Mit diesen Merkmalen macht Christian Träger Wohlfahrtsgewinne und Wohlfahrtseinbußen, die zu unterschiedlichen Zeitpunkten auftreten, vergleichbar. Er kämpft gegen die Bevorzugung von Projekten, die Kosten auf spätere Generationen abwälzen und die gegenwärtigen Generationen begünstigen. Darüber hinaus macht er den Entscheidern bewusst, dass sie je nach Zeitpunkt unterschiedlich Risiken einschätzen, teilweise aus ihrer Perspektive ausblenden und bietet damit eine verbesserte Grundlage für das Vorsichtsprinzip in der Umweltpolitik. Schließlich versucht die Arbeit, durch ihre Neubewertung von umweltpolitischen Optionen Wirkungen herbeizuführen, die in Prozentpunkten des Bruttoinlandsprodukts gemessen werden können.

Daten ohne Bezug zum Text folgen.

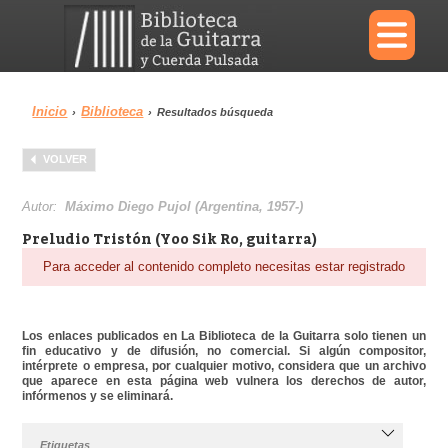
×
Inicio
Biblioteca
›
›
Resultados búsqueda
Menu
VOLVER
Biblioteca
Diccionario
Autor:
Máximo Diego Pujol (Argentina, 1957-)
Preludio Tristón (Yoo Sik Ro, guitarra)
Para acceder al contenido completo necesitas estar registrado
Área personal
Reproductor
Los enlaces publicados en La Biblioteca de la Guitarra solo tienen un
fin educativo y de difusión, no comercial. Si algún compositor,
intérprete o empresa, por cualquier motivo, considera que un archivo
que aparece en esta página web vulnera los derechos de autor,
infórmenos y se eliminará.
Etiquetas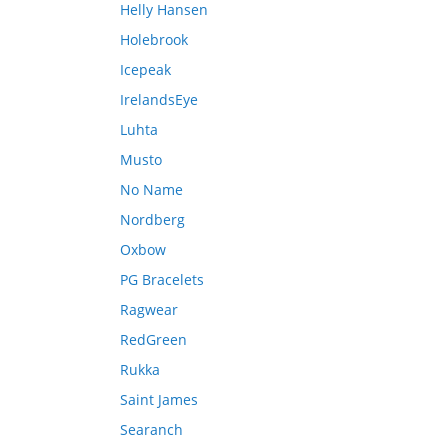
Helly Hansen
Holebrook
Icepeak
IrelandsEye
Luhta
Musto
No Name
Nordberg
Oxbow
PG Bracelets
Ragwear
RedGreen
Rukka
Saint James
Searanch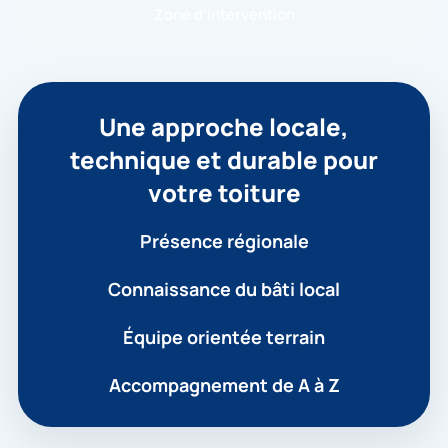
Zone d’intervention
Une approche locale,
technique et durable pour
votre toiture
Présence régionale
Connaissance du bâti local
Équipe orientée terrain
Accompagnement de A à Z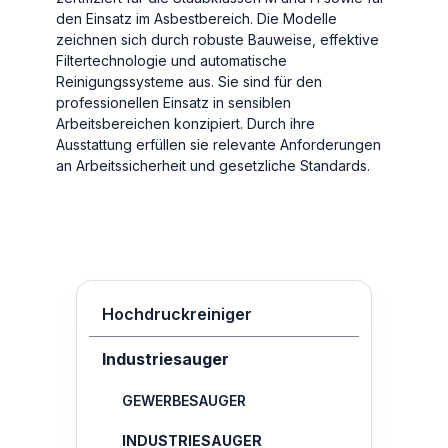
den Einsatz im Asbestbereich. Die Modelle
zeichnen sich durch robuste Bauweise, effektive
Filtertechnologie und automatische
Reinigungssysteme aus. Sie sind für den
professionellen Einsatz in sensiblen
Arbeitsbereichen konzipiert. Durch ihre
Ausstattung erfüllen sie relevante Anforderungen
an Arbeitssicherheit und gesetzliche Standards.
Hochdruckreiniger
Industriesauger
GEWERBESAUGER
INDUSTRIESAUGER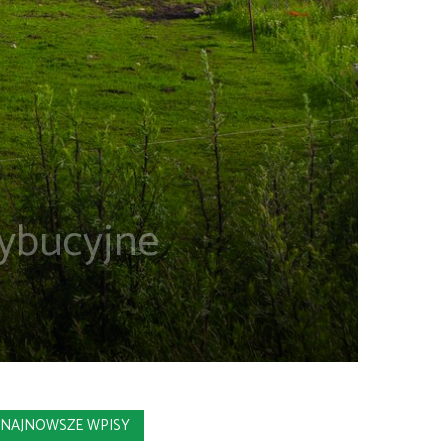
trybucyjne
NAJNOWSZE WPISY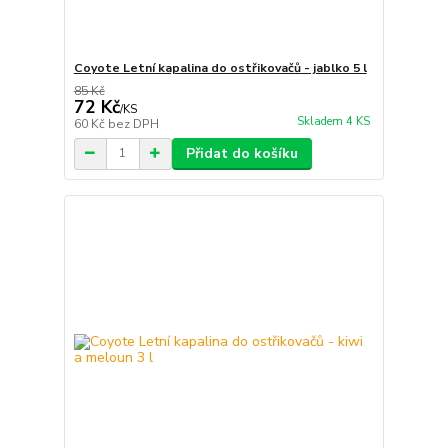
Coyote Letní kapalina do ostřikovačů - jablko 5 l
85 Kč
72 Kč
/
KS
Skladem 4 KS
60 Kč
bez DPH
Přidat do košíku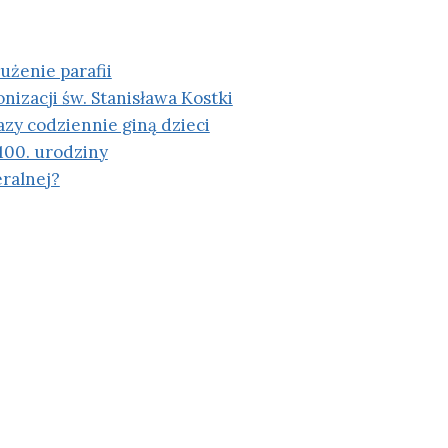
I
E
R
użenie parafii
D
nizacji św. Stanisława Kostki
Z
I
zy codziennie giną dzieci
A
100. urodziny
B
eralnej?
O
Ż
E
G
O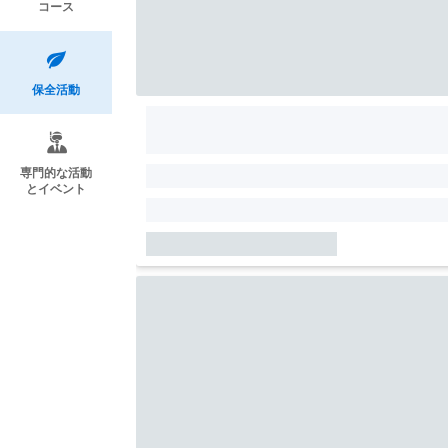
コース
保全活動
専門的な活動
とイベント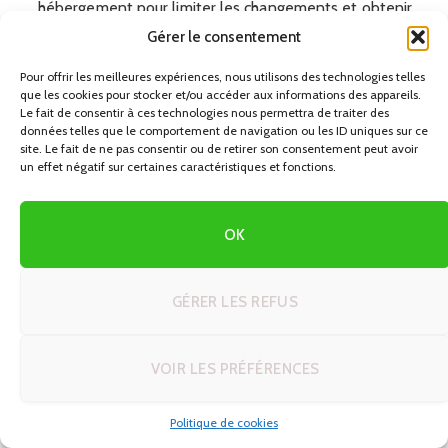
hébergement pour limiter les changements et obtenir
un meilleur tarif.
Gérer le consentement
Pour offrir les meilleures expériences, nous utilisons des technologies telles
Jour 3 : Vallée du Paradis
– Excursion à la journée avec
que les cookies pour stocker et/ou accéder aux informations des appareils.
la voiture de location. Départ tôt le matin, retour en fin
Le fait de consentir à ces technologies nous permettra de traiter des
données telles que le comportement de navigation ou les ID uniques sur ce
d’après-midi à Agadir. Pas de nuit supplémentaire à
site. Le fait de ne pas consentir ou de retirer son consentement peut avoir
payer.
un effet négatif sur certaines caractéristiques et fonctions.
Jour 4 : Agadir – Tiznit – Aglou
– Route vers le sud par
OK
la N1. Pause visite à Tiznit (médina, remparts, bijoux en
argent), nuit à Aglou ou dans les environs, souvent
moins cher que de rester au centre d’Agadir.
GÉRER LES REFUS
Jour 5 : Aglou – Mirleft – Legzira – Sidi Ifni
–
Enchaîner plusieurs petites étapes côtières, profiter des
VOIR LES PRÉFÉRENCES
plages et des falaises. Nuit à Sidi Ifni, où l’offre de petits
hôtels et maisons d’hôtes est généralement abordable.
Politique de cookies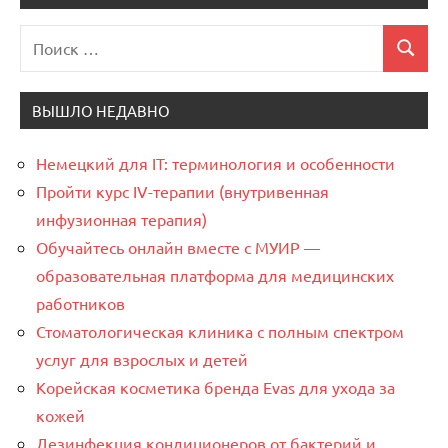
Поиск
Поиск
для:
ВЫШЛО НЕДАВНО
Немецкий для IT: терминология и особенности
Пройти курс IV-терапии (внутривенная
инфузионная терапия)
Обучайтесь онлайн вместе с МУИР —
образовательная платформа для медицинских
работников
Стоматологическая клиника с полным спектром
услуг для взрослых и детей
Корейская косметика бренда Evas для ухода за
кожей
Дезинфекция кондиционеров от бактерий и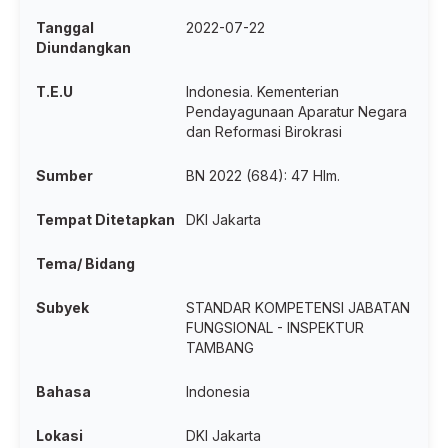
Tanggal
2022-07-22
Diundangkan
T.E.U
Indonesia. Kementerian
Pendayagunaan Aparatur Negara
dan Reformasi Birokrasi
Sumber
BN 2022 (684): 47 Hlm.
Tempat Ditetapkan
DKI Jakarta
Tema/ Bidang
Subyek
STANDAR KOMPETENSI JABATAN
FUNGSIONAL - INSPEKTUR
TAMBANG
Bahasa
Indonesia
Lokasi
DKI Jakarta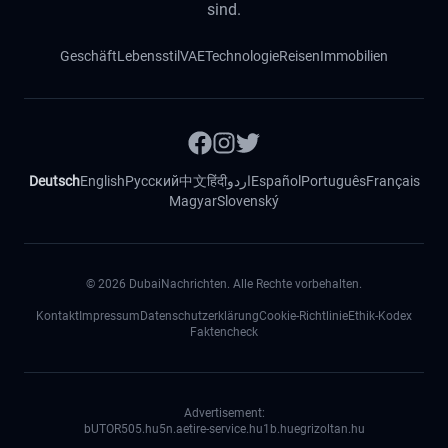
sind.
Geschäft
Lebensstil
VAE
Technologie
Reisen
Immobilien
Deutsch
English
Русский
中文
हिंदी
اردو
Español
Português
Français
Magyar
Slovenský
©
2026
DubaiNachrichten. Alle Rechte vorbehalten.
Kontakt
Impressum
Datenschutzerklärung
Cookie-Richtlinie
Ethik-Kodex
Faktencheck
Advertisement:
bUTOR5
05.hu
5n.ae
tire-service.hu
1b.hu
egrizoltan.hu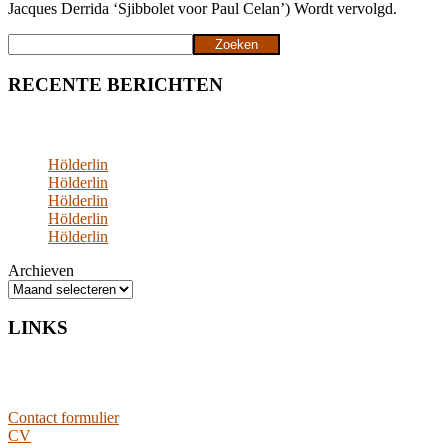
Jacques Derrida ‘Sjibbolet voor Paul Celan’) Wordt vervolgd.
Zoeken
Zoeken
RECENTE BERICHTEN
Hölderlin
Hölderlin
Hölderlin
Hölderlin
Hölderlin
Archieven
LINKS
Contact formulier
CV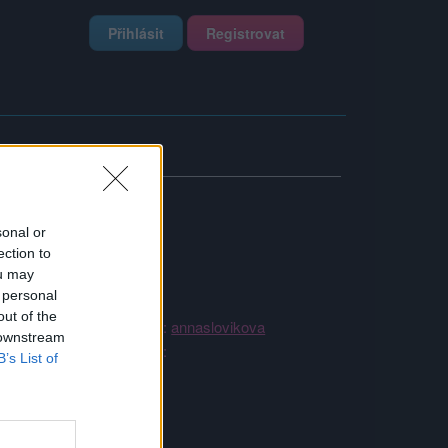
Přihlásit
Registrovat
sonal or
ection to
ou may
 personal
out of the
Kamarádka:
annaslovikova
 downstream
Říká o mně:
B’s List of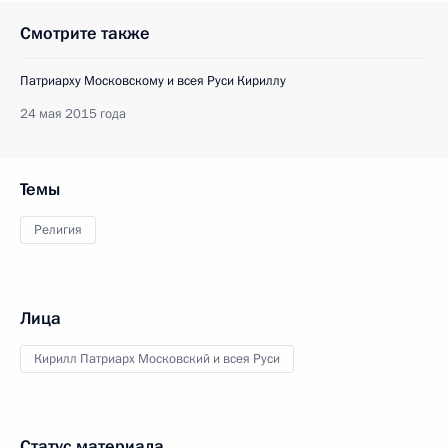
Смотрите также
Патриарху Московскому и всея Руси Кириллу
24 мая 2015 года
Темы
Религия
Лица
Кирилл Патриарх Московский и всея Руси
Статус материала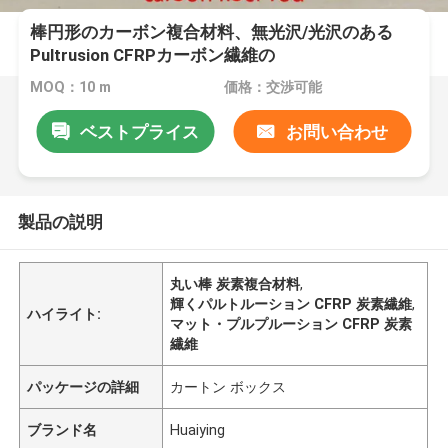
棒円形のカーボン複合材料、無光沢/光沢のある
Pultrusion CFRPカーボン繊維の
MOQ：10 m
価格：交渉可能
ベストプライス
お問い合わせ
製品の説明
丸い棒 炭素複合材料
,
輝くパルトルーション CFRP 炭素繊維
,
ハイライト:
マット・プルプルーション CFRP 炭素
繊維
パッケージの詳細
カートン ボックス
ブランド名
Huaiying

Diese beeindruckende umweltpolitische Grundlagenarbeit, die von Professor Dr. Hans Gersbach betreut worden ist, bietet der zukünftigen Umweltpolitik wesentliche Entscheidungshilfen und verspricht Lösungen, die zur Sicherung der Umweltqualität und zu gesellschaftlichen Wohlfahrtsgewinnen gleichermaßen beitragen.